Benu (del verbo egipcio ueben, "brillar", "erguer"), también grafado Bennu, era en la mitologia egipcia un animal parecido con una garça real (Ardea cinerea o Ardea purpurea).
En algunas representaciones artísticas, el Benu tenía sobre la cabeza la corona blanca del Alto Egipto acompañada por dos plumas altas, formando la corona atef.
No se sabe mucho sobre el culto al Benu, excepto que estaba centrado en Heliópolis.
Este animal era considerado como el ba(alma) del dios Ré (el sol, en su forma de Atum ) cuando este hube surgido en el momento de la creación del mundo pousando en la piedra Benben, la primera porción de tierra emersa de las aguas primordiales, identificadas a Dios Nun, teniendo dato origen a la vida.
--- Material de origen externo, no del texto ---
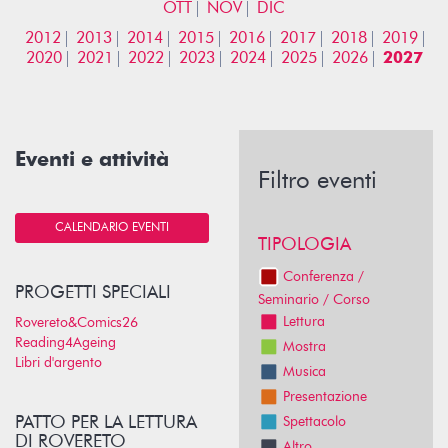
OTT
NOV
DIC
2012
2013
2014
2015
2016
2017
2018
2019
2020
2021
2022
2023
2024
2025
2026
2027
Eventi e attività
Filtro eventi
CALENDARIO EVENTI
TIPOLOGIA
Conferenza /
PROGETTI SPECIALI
Seminario / Corso
Lettura
Rovereto&Comics26
Reading4Ageing
Mostra
Libri d'argento
Musica
Presentazione
PATTO PER LA LETTURA
Spettacolo
DI ROVERETO
Altro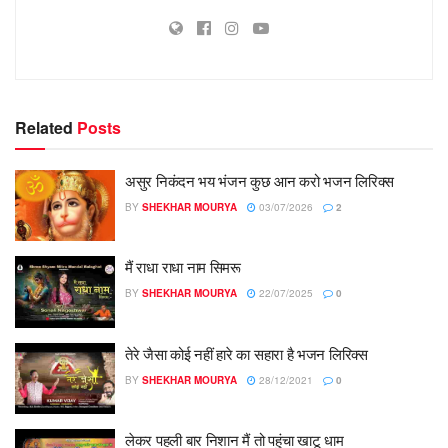
Related
Posts
असुर निकंदन भय भंजन कुछ आन करो भजन लिरिक्स
BY
SHEKHAR MOURYA
03/07/2026
2
मैं राधा राधा नाम सिमरू
BY
SHEKHAR MOURYA
22/07/2025
0
तेरे जैसा कोई नहीं हारे का सहारा है भजन लिरिक्स
BY
SHEKHAR MOURYA
28/12/2021
0
लेकर पहली बार निशान मैं तो पहुंचा खाटू धाम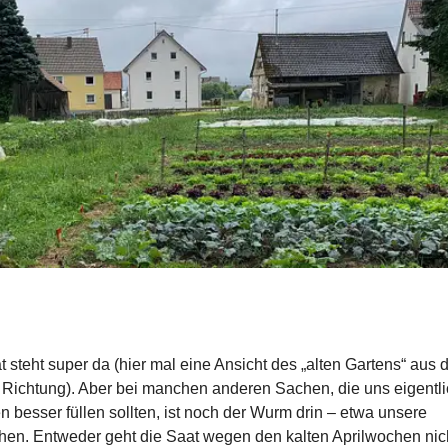
t steht super da (hier mal eine Ansicht des „alten Gartens“ aus 
Richtung). Aber bei manchen anderen Sachen, die uns eigentlic
en besser füllen sollten, ist noch der Wurm drin – etwa unsere
en. Entweder geht die Saat wegen den kalten Aprilwochen nich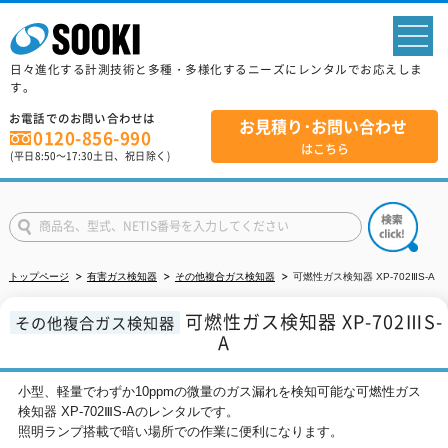
sp
日々進化する計測技術と多種・多様化するニーズにレンタルでお応えしま
す。
お電話でのお問い合わせは
お見積り･お問い合わせ
0120-856-990
はこちら
(平日
8:50
～
17:30
土日、祝日除く)
トップページ
有害ガス検知器
その他複合ガス検知器
可燃性ガス検知器 XP-702ⅢS-A
可燃性ガス検知器 XP-702ⅢS-
その他複合ガス検知器
A
小型、軽量でわずか10ppmの微量のガス漏れを検知可能な可燃性ガス
検知器 XP-702ⅢS-Aのレンタルです。
照明ランプ搭載で暗い場所での作業に便利になります。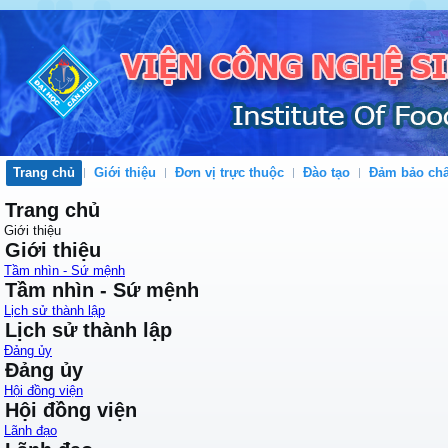
Trang chủ
Giới thiệu
Đơn vị trực thuộc
Đào tạo
Đảm bảo chấ
Trang chủ
Giới thiệu
Giới thiệu
Tầm nhìn - Sứ mệnh
Tầm nhìn - Sứ mệnh
Lịch sử thành lập
Lịch sử thành lập
Đảng ủy
Đảng ủy
Hội đồng viện
Hội đồng viện
Lãnh đạo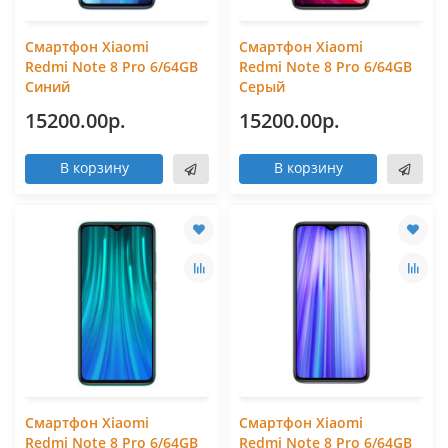
Смартфон Xiaomi
Смартфон Xiaomi
Redmi Note 8 Pro 6/64GB
Redmi Note 8 Pro 6/64GB
Синий
Серый
15200.00р.
15200.00р.
В корзину
В корзину
Смартфон Xiaomi
Смартфон Xiaomi
Redmi Note 8 Pro 6/64GB
Redmi Note 8 Pro 6/64GB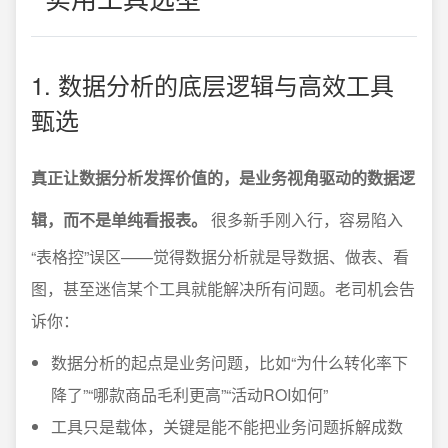
1. 数据分析的底层逻辑与高效工具
甄选
真正让数据分析发挥价值的，是业务视角驱动的数据逻
辑，而不是单纯看报表。
很多新手刚入行，容易陷入
“表格控”误区——觉得数据分析就是导数据、做表、看
图，甚至迷信某个工具就能解决所有问题。老司机会告
诉你：
数据分析的起点是业务问题，比如“为什么转化率下
降了”“哪款商品毛利更高”“活动ROI如何”
工具只是载体，关键是能不能把业务问题拆解成数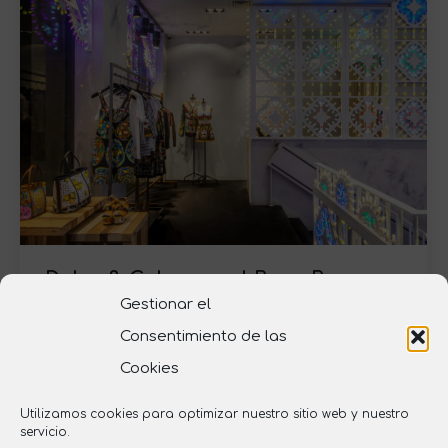
Dolce & Gabanna el Born Bcn
Gestionar el
Retail
Por
web1
8 marzo, 2013
Consentimiento de las
2013
Cookies
2
180 m
Utilizamos cookies para optimizar nuestro sitio web y nuestro
servicio.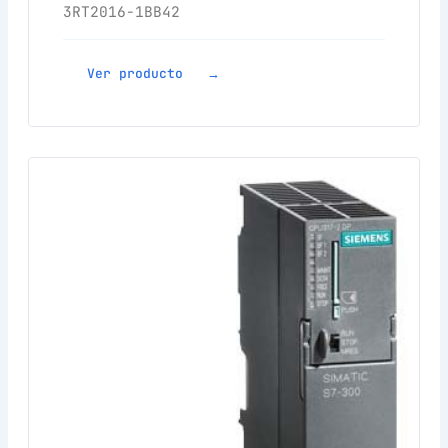
3RT2016-1BB42
Ver producto →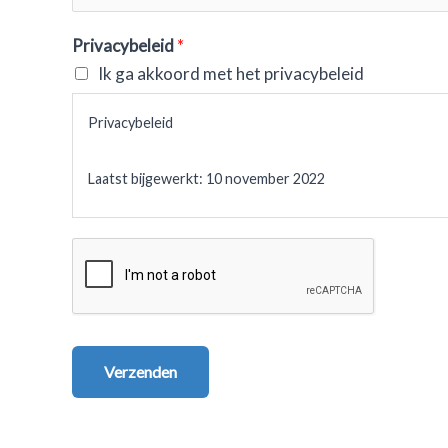
Privacybeleid
*
Ik ga akkoord met het privacybeleid
Privacybeleid
Laatst bijgewerkt: 10 november 2022
Dit privacybeleid beschrijft ons beleid en onze procedu
openbaar maken van uw informatie wanneer u gebruikmaa
privacyrechten en hoe de wet u beschermt.
Wij gebruiken uw persoonsgegevens om de Dienst te lev
Verzenden
de Dienst gaat u akkoord met het verzamelen en gebruik
privacybeleid.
La ave era vista, en otros casos, como el ba(alma) de Osíris , surgida después de la muerte del dios en las manos de Seth.
Según otro mito egipcio, una gansa, conocida como la "Grande Grasnadora", pone el primer huevo, del cual salió el Benu.
Los antiguos Griegos identificaron este animal con la fénix. Según Heródoto el Benu surgía sólo cada quinientos años, trayendo el cuerpo del padre fallecido. En consonancia con el autor griego, la ave creaba uno hoguera en la cual perecía y a partir de la cual surgía una nueve ave.